Wednesday, December 31, 2008

The American Astronaut (2011)

The American Astronaut defies categorization, a kind of independent noir science-fiction Western musical art film about sex, rock 'n' roll and Nevada. Shot for what appears to be about $15, the black-and-white movie is so low-rent that it makes use of paintings to depict space travel and cuts to a montage of still images to advance the narrative.

Yet the film contains some striking high-contrast imagery, moments of loopy surreal humor, catchy rock production numbers—all by McAbee and Bobby Lurie's band, the Billy Nayer Show—and a peculiar plot that's literally so out-of-this world that audiences won't know what they're looking at.

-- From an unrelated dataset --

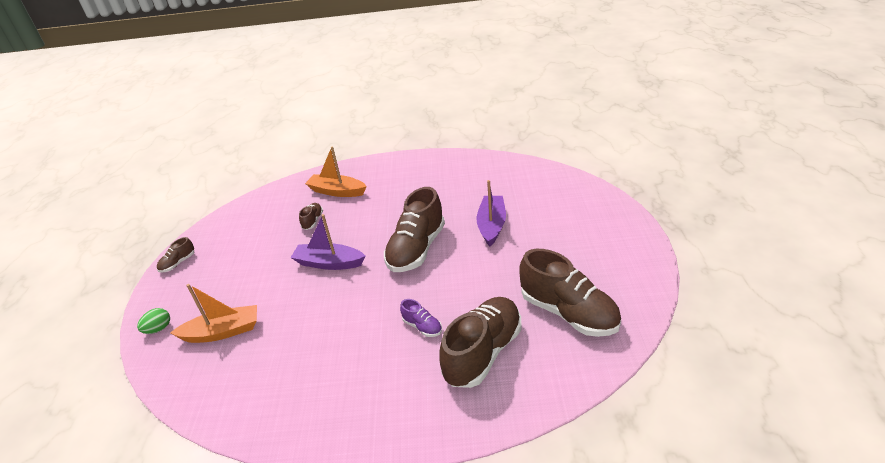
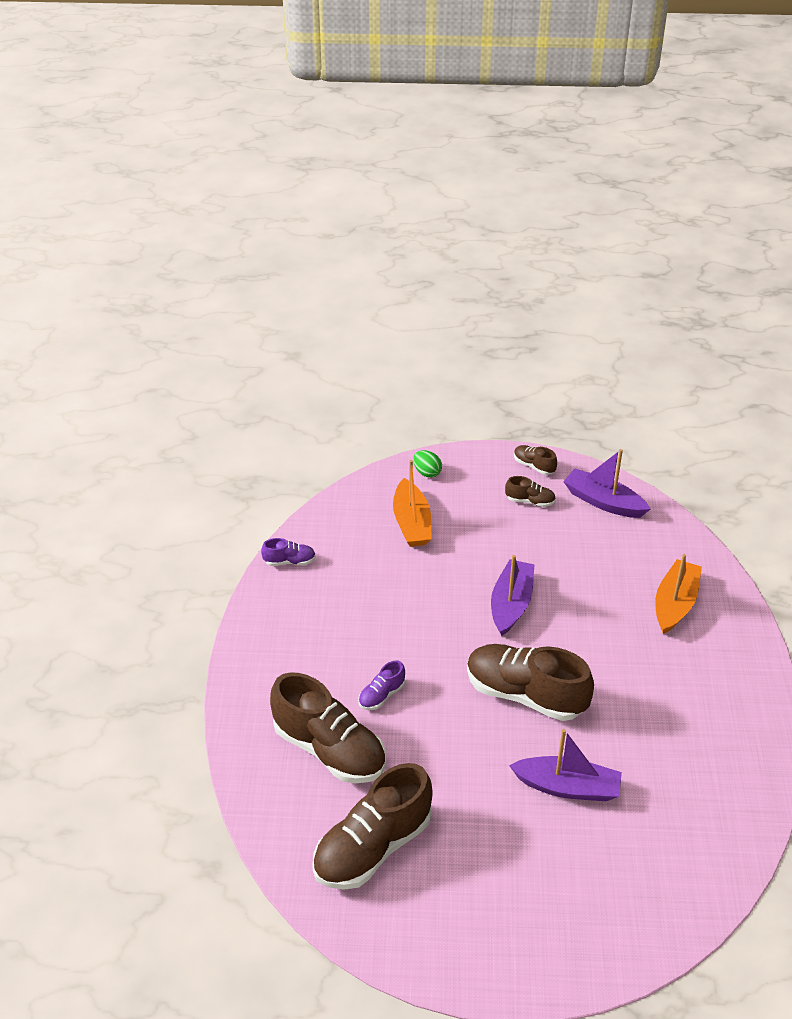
camera: 90 degrees right, 5 degrees up
brown shoe [299,203,323,230] -> brown shoe moved to [505,476,556,507]
none -> purple shoe [261,538,316,566]
none -> purple boat [563,449,650,518]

American Astronaut is the culmination of McAbee's San-Francisco-based performance act, corralling his interests in music, performance art, acting, animation and filmmaking into one spaced-out enterprise. At times, it has the feel of David Lynch's Eraserhead; at other times, a Westernized Rocky Horror. But mostly, it's its own thing, and most of the time, that isn't bad.

McAbee is like a skid-row Hugh Jackman, and the interior of his spaceship is furnished like, well, a furnished room: peeling wallpaper, antique sconces, a brass bed and a control panel that looks like Flash Gordon's, only older. Unlike the cantina at Mos Eisley, the Ceres Crossroads is populated by outer-space rejects so foul you can practically smell their dirty undershirts—and the stand-up act there would give Charles Manson the creeps.

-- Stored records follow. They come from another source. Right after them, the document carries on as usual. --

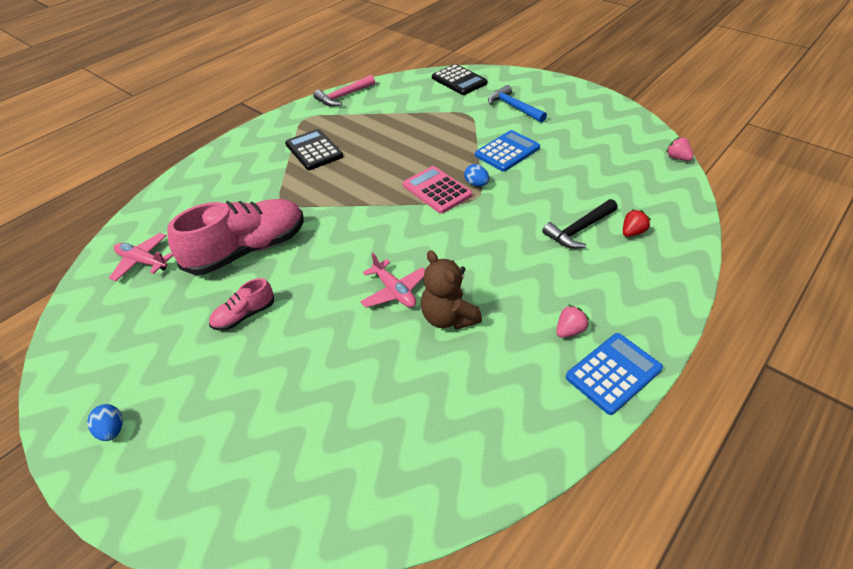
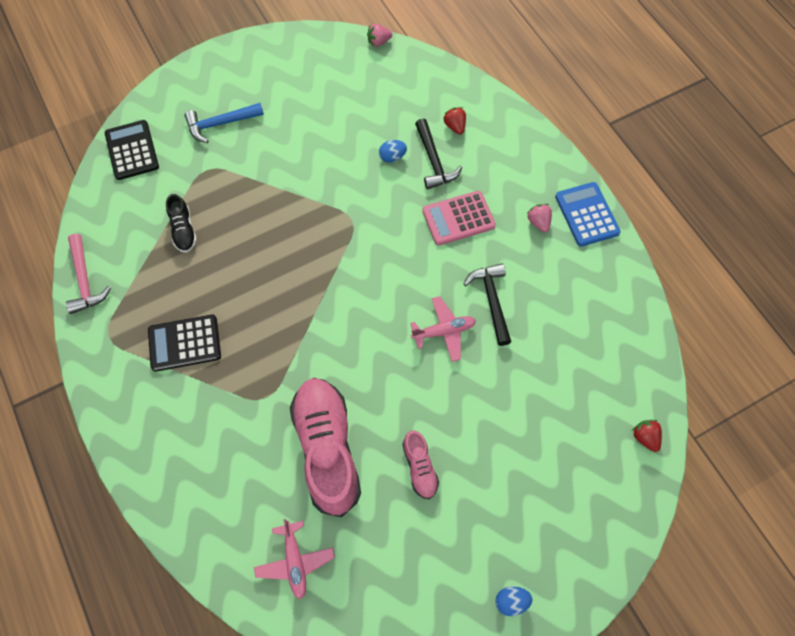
camera: 70 degrees left, 20 degrees up
pink plane [109,233,173,281] -> pink plane turned 60 degrees counterclockwise [254,519,335,599]
pink calculator [403,166,472,214] -> pink calculator moved to [422,191,496,246]
brown teddy bear [420,250,482,330] -> black hammer [464,263,511,346]
black calculator [432,64,487,95] -> black calculator turned 90 degrees counterclockwise [105,120,159,180]
blue egg [464,164,489,187] -> blue egg moved to [379,140,407,163]
blue calculator [475,130,540,172] -> none
none -> black shoe [166,194,197,253]
none -> red strawberry [632,420,662,452]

Jupiter, by contrast, is an abandoned movie theater in Queens, lit like 1984, with ranks of zombified mineworkers attending a spotlit Fuehrer. Their entertainment? A young boy, dressed like an Art Deco Thor, prancing to a mystifying rock song about being the only man on Jupiter to see a woman's breast.

A space station is a barn with a wizened alien. And Venus is a Victorian tea party on the banks of a wintry lake, populated by aging Southern belles fluttering their fans. Characters often break into song to advance the story—most oddly, two middle-aged men marching in a men's room while the hero takes a dump.

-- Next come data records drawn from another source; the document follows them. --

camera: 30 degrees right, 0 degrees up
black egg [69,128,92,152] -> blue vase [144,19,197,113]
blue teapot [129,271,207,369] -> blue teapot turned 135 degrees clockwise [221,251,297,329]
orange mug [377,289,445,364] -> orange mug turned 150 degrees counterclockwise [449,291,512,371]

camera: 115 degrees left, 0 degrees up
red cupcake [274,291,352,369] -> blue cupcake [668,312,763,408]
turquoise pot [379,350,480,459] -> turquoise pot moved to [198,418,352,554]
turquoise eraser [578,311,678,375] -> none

Weird and mesmerizing when it's not amateurishly self-indulgent, American Astronaut is unlike any other genre film—or any other film—you're likely to see this year, so if you have 10 bucks and an hour and half, it beats reruns. (Patrick: From Scifi.com film reviews)

Saturday, December 20, 2008

Blueberry: Reinventing the "Baguetti Western"


The 2004 French film “Blueberry” (released in the United States as “Renegade”) is a meditative tale of a weary lawman, Mike Blueberry (played by Vincent Cassel), who is struggling to maintain peace in a lawless town inhabited by villains and scoundrels. The film, vaguely based on the Moebius French comic series under the same name, is a visual tableau of hackneyed western imagery fused with psychedelic sequences.

Despite its tiresome pacing and obvious weak points in the narrative, the film’s director, Jan Kounen, received accolades for his experimental approach to the American western genre. Far from a popular film, audiences and critics tore apart the work, criticizing its exaggerated cinematography, largely inaccurate/stereotypical portrayals of Native Americans, clichéd thematic focus of “revenge and honor,” and of course, the inclusion of that giant flying lizard-demon…thing. Though deeply flawed in these regards, the film is acclaimed as a sensory piece, more of an “Acid Western” so to speak.

In the film’s climactic final sequence, the “good” and “bad guys” face-off in a most unexpected manner, not by shooting it out or warring for the good, but by instead laying in a cave and tripping out of their minds on a Peruvian drug called ayahuasca. This nine-minute psychedelic montage of intense visions and swirling patterns overlays Blueberry’s traumatic memories, effectively deconstructs the film’s vague narrative and reveals the disgraceful secret history of our “hero.” The sequence is at times jarring, overwhelming, and even boring. However, it exposes the true nature of the work: it is about images and ideas, senses and feelings that are raw and unrefined, the solitude and silent tortures of the repressed inner self and the deconstruction of identity. The seemingly trite and listless film transforms to deliver something shocking but intangible, haunting and beautiful.

It’s hard to predict if “Blueberry” will become a cult film such as Jodorowsky’s “El Topo," "Holy Mountain,"and Bird’s “Ravenous,” or if it will slip through culture's memory. As for now, it remains exceedingly obscure.